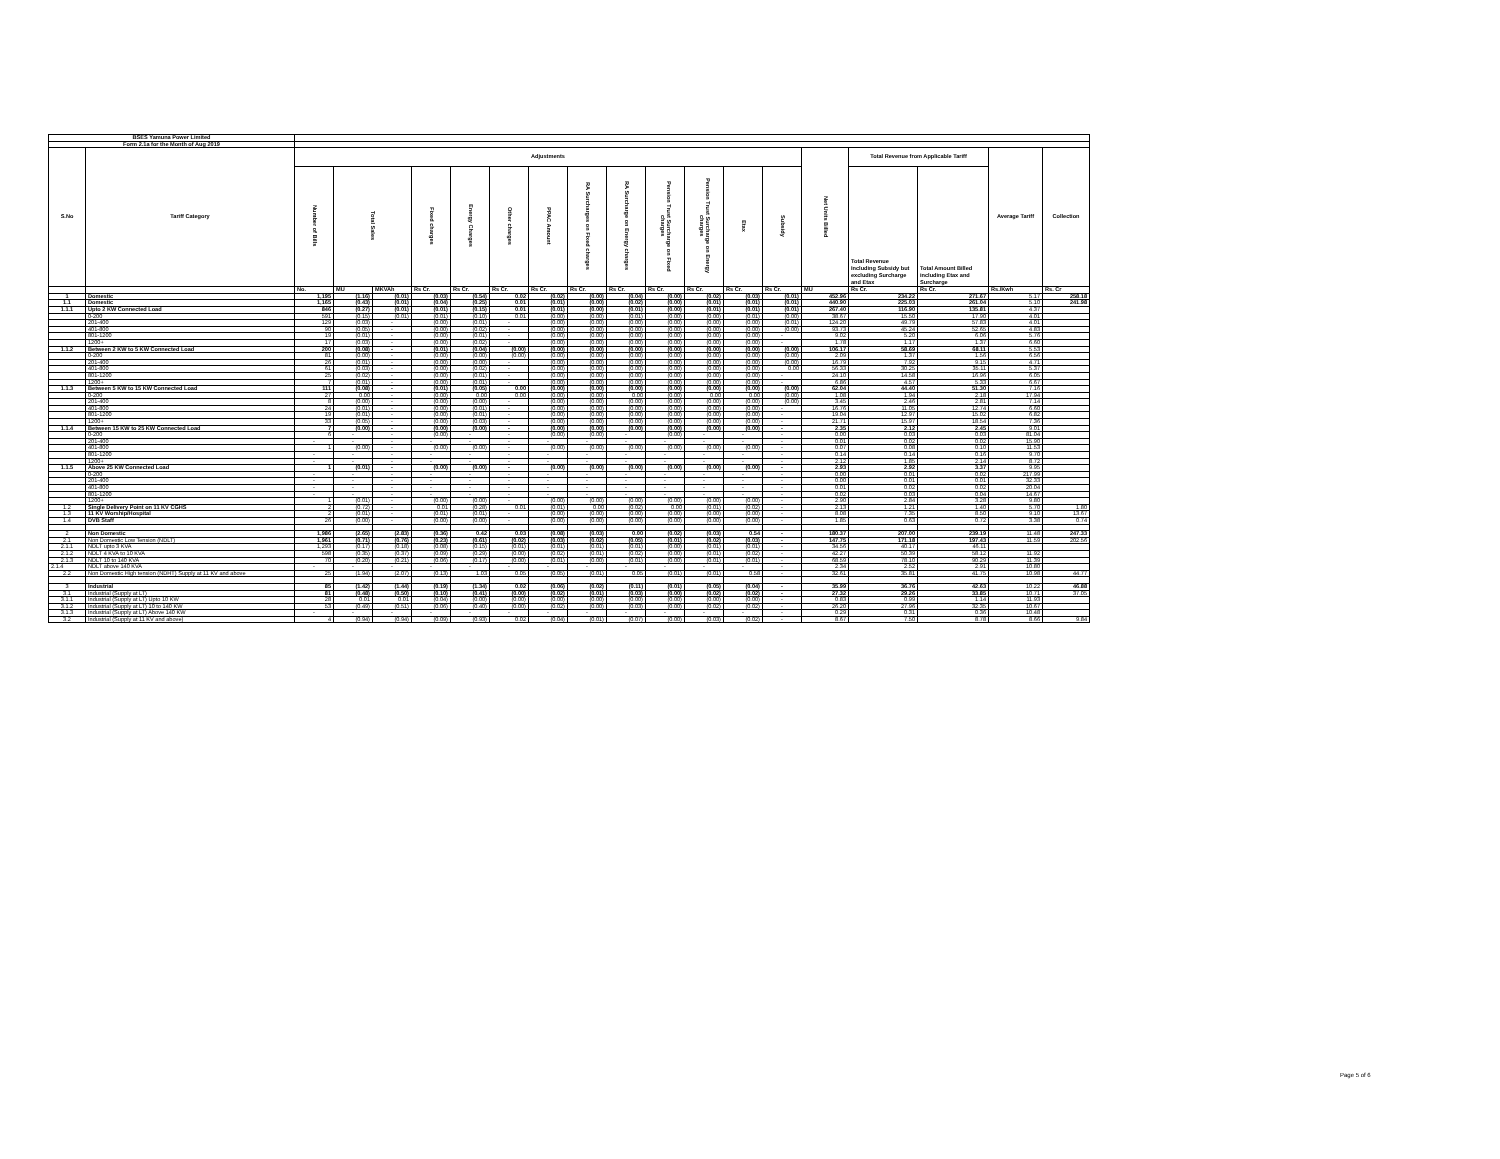| BSES Yamuna Power Limited | | | | | | | | | | | | | | | | | | | |
| Form 2.1a for the Month of Aug 2019 | | | | | | | | | | | | | | | | | | | |
| S.No | Tariff Category | Adjustments | | | | | | | | | | | | | Net Units Billed | Total Revenue from Applicable Tariff | | Average Tariff | Collection |
| | | Number of Bills | Total Sales | | Fixed charges | Energy Charges | Other charges | PPAC Amount | RA Surcharges on Fixed charges | RA Surcharge on Energy charges | Pension Trust Surcharge on Fixed charges | Pension Trust Surcharge on Energy charges | Etax | Subsidy | | Total Revenue Including Subsidy but excluding Surcharge and Etax | Total Amount Billed including Etax and Surcharge | | |
| | | No. | MU | MKVAh | Rs Cr. | Rs Cr. | Rs Cr. | Rs Cr. | Rs Cr. | Rs Cr. | Rs Cr. | Rs Cr. | Rs Cr. | Rs Cr. | MU | Rs Cr. | Rs Cr. | Rs./Kwh | Rs. Cr |
| 1 | Domestic | 1,195 | (1.16) | (0.01) | (0.03) | (0.54) | 0.02 | (0.02) | (0.00) | (0.04) | (0.00) | (0.02) | (0.03) | (0.01) | 452.96 | 234.22 | 271.67 | 5.17 | 258.18 |
| 1.1 | Domestic | 1,165 | (0.43) | (0.01) | (0.04) | (0.25) | 0.01 | (0.01) | (0.00) | (0.02) | (0.00) | (0.01) | (0.01) | (0.01) | 440.90 | 225.03 | 261.04 | 5.10 | 241.98 |
| 1.1.1 | Upto 2 KW Connected Load | 846 | (0.27) | (0.01) | (0.01) | (0.15) | 0.01 | (0.01) | (0.00) | (0.01) | (0.00) | (0.01) | (0.01) | (0.01) | 267.40 | 116.90 | 135.81 | 4.37 | |
| | 0-200 | 591 | (0.15) | (0.01) | (0.01) | (0.10) | 0.01 | (0.00) | (0.00) | (0.01) | (0.00) | (0.00) | (0.01) | (0.00) | 38.67 | 15.50 | 17.90 | 4.01 | |
| | 201-400 | 129 | (0.03) | - | (0.00) | (0.01) | - | (0.00) | (0.00) | (0.00) | (0.00) | (0.00) | (0.00) | (0.01) | 124.20 | 49.79 | 57.83 | 4.01 | |
| | 401-800 | 90 | (0.05) | - | (0.00) | (0.02) | - | (0.00) | (0.00) | (0.00) | (0.00) | (0.00) | (0.00) | (0.00) | 93.73 | 45.24 | 52.65 | 4.83 | |
| | 801-1200 | 19 | (0.01) | - | (0.00) | (0.01) | - | (0.00) | (0.00) | (0.00) | (0.00) | (0.00) | (0.00) | - | 9.02 | 5.20 | 6.06 | 5.76 | |
| | 1200+ | 17 | (0.03) | - | (0.00) | (0.02) | - | (0.00) | (0.00) | (0.00) | (0.00) | (0.00) | (0.00) | - | 1.78 | 1.17 | 1.37 | 6.60 | |
| 1.1.2 | Between 2 KW to 5 KW Connected Load | 200 | (0.08) | - | (0.01) | (0.04) | (0.00) | (0.00) | (0.00) | (0.00) | (0.00) | (0.00) | (0.00) | (0.00) | 106.17 | 58.69 | 68.11 | 5.53 | |
| | 0-200 | 81 | (0.00) | - | (0.00) | (0.00) | (0.00) | (0.00) | (0.00) | (0.00) | (0.00) | (0.00) | (0.00) | (0.00) | 2.09 | 1.37 | 1.56 | 6.56 | |
| | 201-400 | 26 | (0.01) | - | (0.00) | (0.00) | - | (0.00) | (0.00) | (0.00) | (0.00) | (0.00) | (0.00) | (0.00) | 16.79 | 7.92 | 9.15 | 4.71 | |
| | 401-800 | 61 | (0.03) | - | (0.00) | (0.02) | - | (0.00) | (0.00) | (0.00) | (0.00) | (0.00) | (0.00) | 0.00 | 56.33 | 30.25 | 35.11 | 5.37 | |
| | 801-1200 | 25 | (0.02) | - | (0.00) | (0.01) | - | (0.00) | (0.00) | (0.00) | (0.00) | (0.00) | (0.00) | - | 24.10 | 14.58 | 16.96 | 6.05 | |
| | 1200+ | 7 | (0.01) | - | (0.00) | (0.01) | - | (0.00) | (0.00) | (0.00) | (0.00) | (0.00) | (0.00) | - | 6.86 | 4.57 | 5.33 | 6.67 | |
| 1.1.3 | Between 5 KW to 15 KW Connected Load | 111 | (0.08) | - | (0.01) | (0.05) | 0.00 | (0.00) | (0.00) | (0.00) | (0.00) | (0.00) | (0.00) | (0.00) | 62.04 | 44.40 | 51.30 | 7.16 | |
| | 0-200 | 27 | 0.00 | - | (0.00) | 0.00 | 0.00 | (0.00) | (0.00) | 0.00 | (0.00) | 0.00 | 0.00 | (0.00) | 1.08 | 1.94 | 2.18 | 17.94 | |
| | 201-400 | 8 | (0.00) | - | (0.00) | (0.00) | - | (0.00) | (0.00) | (0.00) | (0.00) | (0.00) | (0.00) | (0.00) | 3.45 | 2.46 | 2.81 | 7.14 | |
| | 401-800 | 24 | (0.01) | - | (0.00) | (0.01) | - | (0.00) | (0.00) | (0.00) | (0.00) | (0.00) | (0.00) | - | 16.76 | 11.05 | 12.74 | 6.60 | |
| | 801-1200 | 19 | (0.01) | - | (0.00) | (0.01) | - | (0.00) | (0.00) | (0.00) | (0.00) | (0.00) | (0.00) | - | 19.04 | 12.97 | 15.02 | 6.82 | |
| | 1200+ | 33 | (0.05) | - | (0.00) | (0.03) | - | (0.00) | (0.00) | (0.00) | (0.00) | (0.00) | (0.00) | - | 21.71 | 15.97 | 18.54 | 7.36 | |
| 1.1.4 | Between 15 KW to 25 KW Connected Load | 7 | (0.00) | - | (0.00) | (0.00) | - | (0.00) | (0.00) | (0.00) | (0.00) | (0.00) | (0.00) | - | 2.35 | 2.12 | 2.45 | 9.01 | |
| | 0-200 | 6 | - | - | (0.00) | - | - | (0.00) | (0.00) | - | (0.00) | - | - | - | 0.00 | 0.03 | 0.03 | 81.04 | |
| | 201-400 | - | - | - | - | - | - | - | - | - | - | - | - | - | 0.01 | 0.02 | 0.02 | 15.90 | |
| | 401-800 | 1 | (0.00) | - | (0.00) | (0.00) | - | (0.00) | (0.00) | (0.00) | (0.00) | (0.00) | (0.00) | - | 0.07 | 0.08 | 0.10 | 11.53 | |
| | 801-1200 | - | - | - | - | - | - | - | - | - | - | - | - | - | 0.14 | 0.14 | 0.16 | 9.70 | |
| | 1200+ | - | - | - | - | - | - | - | - | - | - | - | - | - | 2.12 | 1.85 | 2.14 | 8.72 | |
| 1.1.5 | Above 25 KW Connected Load | 1 | (0.01) | - | (0.00) | (0.00) | - | (0.00) | (0.00) | (0.00) | (0.00) | (0.00) | (0.00) | - | 2.93 | 2.92 | 3.37 | 9.95 | |
| | 0-200 | - | - | - | - | - | - | - | - | - | - | - | - | - | 0.00 | 0.01 | 0.02 | 217.99 | |
| | 201-400 | - | - | - | - | - | - | - | - | - | - | - | - | - | 0.00 | 0.01 | 0.01 | 32.33 | |
| | 401-800 | - | - | - | - | - | - | - | - | - | - | - | - | - | 0.01 | 0.02 | 0.02 | 20.04 | |
| | 801-1200 | - | - | - | - | - | - | - | - | - | - | - | - | - | 0.02 | 0.03 | 0.04 | 14.67 | |
| | 1200+ | 1 | (0.01) | - | (0.00) | (0.00) | - | (0.00) | (0.00) | (0.00) | (0.00) | (0.00) | (0.00) | - | 2.90 | 2.84 | 3.28 | 9.80 | |
| 1.2 | Single Delivery Point on 11 KV CGHS | 2 | (0.72) | - | 0.01 | (0.28) | 0.01 | (0.01) | 0.00 | (0.02) | 0.00 | (0.01) | (0.02) | - | 2.13 | 1.21 | 1.40 | 5.70 | 1.80 |
| 1.3 | 11 KV Worship/Hospital | 2 | (0.01) | - | (0.01) | (0.01) | - | (0.00) | (0.00) | (0.00) | (0.00) | (0.00) | (0.00) | - | 8.08 | 7.35 | 8.50 | 9.10 | 13.67 |
| 1.4 | DVB Staff | 26 | (0.00) | - | (0.00) | (0.00) | - | (0.00) | (0.00) | (0.00) | (0.00) | (0.00) | (0.00) | - | 1.85 | 0.63 | 0.72 | 3.38 | 0.74 |
| 2 | Non Domestic | 1,986 | (2.65) | (2.83) | (0.36) | 0.42 | 0.03 | (0.08) | (0.03) | 0.00 | (0.02) | (0.03) | 0.54 | - | 180.37 | 207.00 | 239.19 | 11.48 | 247.33 |
| 2.1 | Non Domestic Low Tension (NDLT) | 1,961 | (0.71) | (0.76) | (0.23) | (0.61) | (0.02) | (0.03) | (0.02) | (0.05) | (0.01) | (0.02) | (0.03) | - | 147.75 | 171.18 | 197.43 | 11.59 | 202.56 |
| 2.1.1 | NDLT upto 3 KVA | 1,293 | (0.17) | (0.18) | (0.08) | (0.15) | (0.01) | (0.01) | (0.01) | (0.01) | (0.00) | (0.01) | (0.01) | - | 34.56 | 40.17 | 46.11 | | |
| 2.1.2 | NDLT 4 KVA to 10 KVA | 598 | (0.35) | (0.37) | (0.09) | (0.29) | (0.00) | (0.02) | (0.01) | (0.02) | (0.00) | (0.01) | (0.02) | - | 42.27 | 50.39 | 58.12 | 11.92 | |
| 2.1.3 | NDLT 10 to 140 KVA | 70 | (0.20) | (0.21) | (0.06) | (0.17) | (0.00) | (0.01) | (0.00) | (0.01) | (0.00) | (0.01) | (0.01) | - | 68.59 | 78.10 | 90.29 | 11.39 | |
| 2.1.4 | NDLT above 140 KVA | - | - | - | - | - | - | - | - | - | - | - | - | - | 2.34 | 2.52 | 2.91 | 10.80 | |
| 2.2 | Non Domestic High tension (NDHT) Supply at 11 KV and above | 25 | (1.94) | (2.07) | (0.13) | 1.03 | 0.05 | (0.05) | (0.01) | 0.05 | (0.01) | (0.01) | 0.58 | - | 32.61 | 35.81 | 41.75 | 10.98 | 44.77 |
| 3 | Industrial | 85 | (1.42) | (1.44) | (0.19) | (1.34) | 0.02 | (0.06) | (0.02) | (0.11) | (0.01) | (0.05) | (0.04) | - | 35.99 | 36.76 | 42.63 | 10.22 | 46.88 |
| 3.1 | Industrial (Supply at LT) | 81 | (0.48) | (0.50) | (0.10) | (0.41) | (0.00) | (0.02) | (0.01) | (0.03) | (0.00) | (0.02) | (0.02) | - | 27.32 | 29.26 | 33.85 | 10.71 | 37.05 |
| 3.1.1 | Industrial (Supply at LT) Upto 10 KW | 28 | 0.01 | 0.01 | (0.04) | (0.00) | (0.00) | (0.00) | (0.00) | (0.00) | (0.00) | (0.00) | (0.00) | - | 0.83 | 0.99 | 1.14 | 11.93 | |
| 3.1.2 | Industrial (Supply at LT) 10 to 140 KW | 53 | (0.49) | (0.51) | (0.06) | (0.40) | (0.00) | (0.02) | (0.00) | (0.03) | (0.00) | (0.02) | (0.02) | - | 26.20 | 27.96 | 32.35 | 10.67 | |
| 3.1.3 | Industrial (Supply at LT) Above 140 KW | - | - | - | - | - | - | - | - | - | - | - | - | - | 0.29 | 0.31 | 0.36 | 10.48 | |
| 3.2 | Industrial (Supply at 11 KV and above) | 4 | (0.94) | (0.94) | (0.09) | (0.93) | 0.02 | (0.04) | (0.01) | (0.07) | (0.00) | (0.03) | (0.02) | - | 8.67 | 7.50 | 8.78 | 8.66 | 9.84 |
Page 5 of 6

-.-.-

• **Your assignment**
From the line with "10.71 | 37.05 |" through the last line of the records, set down every line exactly as written and leave out all others.

• **Finished task**
| 3.1 | Industrial (Supply at LT) | 81 | (0.48) | (0.50) | (0.10) | (0.41) | (0.00) | (0.02) | (0.01) | (0.03) | (0.00) | (0.02) | (0.02) | - | 27.32 | 29.26 | 33.85 | 10.71 | 37.05 |
| 3.1.1 | Industrial (Supply at LT) Upto 10 KW | 28 | 0.01 | 0.01 | (0.04) | (0.00) | (0.00) | (0.00) | (0.00) | (0.00) | (0.00) | (0.00) | (0.00) | - | 0.83 | 0.99 | 1.14 | 11.93 | |
| 3.1.2 | Industrial (Supply at LT) 10 to 140 KW | 53 | (0.49) | (0.51) | (0.06) | (0.40) | (0.00) | (0.02) | (0.00) | (0.03) | (0.00) | (0.02) | (0.02) | - | 26.20 | 27.96 | 32.35 | 10.67 | |
| 3.1.3 | Industrial (Supply at LT) Above 140 KW | - | - | - | - | - | - | - | - | - | - | - | - | - | 0.29 | 0.31 | 0.36 | 10.48 | |
| 3.2 | Industrial (Supply at 11 KV and above) | 4 | (0.94) | (0.94) | (0.09) | (0.93) | 0.02 | (0.04) | (0.01) | (0.07) | (0.00) | (0.03) | (0.02) | - | 8.67 | 7.50 | 8.78 | 8.66 | 9.84 |
Page 5 of 6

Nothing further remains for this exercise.